Collected data:
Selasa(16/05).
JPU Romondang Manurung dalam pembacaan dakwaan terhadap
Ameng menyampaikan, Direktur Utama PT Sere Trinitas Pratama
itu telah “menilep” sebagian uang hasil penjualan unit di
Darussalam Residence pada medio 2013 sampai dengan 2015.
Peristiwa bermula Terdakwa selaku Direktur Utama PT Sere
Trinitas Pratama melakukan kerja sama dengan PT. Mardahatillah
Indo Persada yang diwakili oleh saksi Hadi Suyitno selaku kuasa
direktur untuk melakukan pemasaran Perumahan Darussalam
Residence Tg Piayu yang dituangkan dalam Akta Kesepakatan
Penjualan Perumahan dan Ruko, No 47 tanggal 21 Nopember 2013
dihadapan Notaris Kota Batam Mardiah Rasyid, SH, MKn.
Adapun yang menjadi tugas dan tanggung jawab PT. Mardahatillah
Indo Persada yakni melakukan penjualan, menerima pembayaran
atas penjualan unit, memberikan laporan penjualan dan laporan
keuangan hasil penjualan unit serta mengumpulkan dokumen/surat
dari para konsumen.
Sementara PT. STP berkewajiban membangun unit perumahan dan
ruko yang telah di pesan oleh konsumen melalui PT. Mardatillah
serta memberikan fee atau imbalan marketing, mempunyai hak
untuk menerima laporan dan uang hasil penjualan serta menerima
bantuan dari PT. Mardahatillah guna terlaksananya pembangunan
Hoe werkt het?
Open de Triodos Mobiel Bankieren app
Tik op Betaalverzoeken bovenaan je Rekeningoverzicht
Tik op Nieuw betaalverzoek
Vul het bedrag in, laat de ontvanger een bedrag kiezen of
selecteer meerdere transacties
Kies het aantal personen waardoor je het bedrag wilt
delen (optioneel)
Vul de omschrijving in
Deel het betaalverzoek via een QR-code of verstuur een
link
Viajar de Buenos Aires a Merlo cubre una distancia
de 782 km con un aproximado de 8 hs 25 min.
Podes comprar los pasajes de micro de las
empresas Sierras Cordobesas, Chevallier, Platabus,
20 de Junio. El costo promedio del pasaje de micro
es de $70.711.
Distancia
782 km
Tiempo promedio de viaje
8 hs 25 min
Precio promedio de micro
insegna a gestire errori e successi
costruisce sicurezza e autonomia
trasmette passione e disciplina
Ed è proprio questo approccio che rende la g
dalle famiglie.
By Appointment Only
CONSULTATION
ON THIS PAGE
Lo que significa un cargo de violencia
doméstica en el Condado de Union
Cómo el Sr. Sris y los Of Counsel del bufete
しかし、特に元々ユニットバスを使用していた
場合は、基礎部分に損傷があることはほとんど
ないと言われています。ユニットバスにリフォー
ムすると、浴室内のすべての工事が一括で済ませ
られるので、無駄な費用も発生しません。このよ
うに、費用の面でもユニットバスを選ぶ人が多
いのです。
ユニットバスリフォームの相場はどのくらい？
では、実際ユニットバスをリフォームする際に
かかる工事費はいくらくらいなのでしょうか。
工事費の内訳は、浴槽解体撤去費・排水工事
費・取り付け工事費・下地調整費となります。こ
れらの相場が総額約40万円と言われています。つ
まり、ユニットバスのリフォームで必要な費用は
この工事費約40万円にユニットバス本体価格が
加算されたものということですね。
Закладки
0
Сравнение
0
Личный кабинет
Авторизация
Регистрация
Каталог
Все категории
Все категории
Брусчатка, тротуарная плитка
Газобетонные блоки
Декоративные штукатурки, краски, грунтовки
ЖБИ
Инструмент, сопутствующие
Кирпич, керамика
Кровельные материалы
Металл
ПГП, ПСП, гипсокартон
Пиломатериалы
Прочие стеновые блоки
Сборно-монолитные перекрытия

## Task:
Copy out every line of the data above word for word, keeping each original language, spelling, punctuation and line break unchanged.

## Response to the task:
Selasa(16/05).
JPU Romondang Manurung dalam pembacaan dakwaan terhadap
Ameng menyampaikan, Direktur Utama PT Sere Trinitas Pratama
itu telah “menilep” sebagian uang hasil penjualan unit di
Darussalam Residence pada medio 2013 sampai dengan 2015.
Peristiwa bermula Terdakwa selaku Direktur Utama PT Sere
Trinitas Pratama melakukan kerja sama dengan PT. Mardahatillah
Indo Persada yang diwakili oleh saksi Hadi Suyitno selaku kuasa
direktur untuk melakukan pemasaran Perumahan Darussalam
Residence Tg Piayu yang dituangkan dalam Akta Kesepakatan
Penjualan Perumahan dan Ruko, No 47 tanggal 21 Nopember 2013
dihadapan Notaris Kota Batam Mardiah Rasyid, SH, MKn.
Adapun yang menjadi tugas dan tanggung jawab PT. Mardahatillah
Indo Persada yakni melakukan penjualan, menerima pembayaran
atas penjualan unit, memberikan laporan penjualan dan laporan
keuangan hasil penjualan unit serta mengumpulkan dokumen/surat
dari para konsumen.
Sementara PT. STP berkewajiban membangun unit perumahan dan
ruko yang telah di pesan oleh konsumen melalui PT. Mardatillah
serta memberikan fee atau imbalan marketing, mempunyai hak
untuk menerima laporan dan uang hasil penjualan serta menerima
bantuan dari PT. Mardahatillah guna terlaksananya pembangunan
Hoe werkt het?
Open de Triodos Mobiel Bankieren app
Tik op Betaalverzoeken bovenaan je Rekeningoverzicht
Tik op Nieuw betaalverzoek
Vul het bedrag in, laat de ontvanger een bedrag kiezen of
selecteer meerdere transacties
Kies het aantal personen waardoor je het bedrag wilt
delen (optioneel)
Vul de omschrijving in
Deel het betaalverzoek via een QR-code of verstuur een
link
Viajar de Buenos Aires a Merlo cubre una distancia
de 782 km con un aproximado de 8 hs 25 min.
Podes comprar los pasajes de micro de las
empresas Sierras Cordobesas, Chevallier, Platabus,
20 de Junio. El costo promedio del pasaje de micro
es de $70.711.
Distancia
782 km
Tiempo promedio de viaje
8 hs 25 min
Precio promedio de micro
insegna a gestire errori e successi
costruisce sicurezza e autonomia
trasmette passione e disciplina
Ed è proprio questo approccio che rende la g
dalle famiglie.
By Appointment Only
CONSULTATION
ON THIS PAGE
Lo que significa un cargo de violencia
doméstica en el Condado de Union
Cómo el Sr. Sris y los Of Counsel del bufete
しかし、特に元々ユニットバスを使用していた
場合は、基礎部分に損傷があることはほとんど
ないと言われています。ユニットバスにリフォー
ムすると、浴室内のすべての工事が一括で済ませ
られるので、無駄な費用も発生しません。このよ
うに、費用の面でもユニットバスを選ぶ人が多
いのです。
ユニットバスリフォームの相場はどのくらい？
では、実際ユニットバスをリフォームする際に
かかる工事費はいくらくらいなのでしょうか。
工事費の内訳は、浴槽解体撤去費・排水工事
費・取り付け工事費・下地調整費となります。こ
れらの相場が総額約40万円と言われています。つ
まり、ユニットバスのリフォームで必要な費用は
この工事費約40万円にユニットバス本体価格が
加算されたものということですね。
Закладки
0
Сравнение
0
Личный кабинет
Авторизация
Регистрация
Каталог
Все категории
Все категории
Брусчатка, тротуарная плитка
Газобетонные блоки
Декоративные штукатурки, краски, грунтовки
ЖБИ
Инструмент, сопутствующие
Кирпич, керамика
Кровельные материалы
Металл
ПГП, ПСП, гипсокартон
Пиломатериалы
Прочие стеновые блоки
Сборно-монолитные перекрытия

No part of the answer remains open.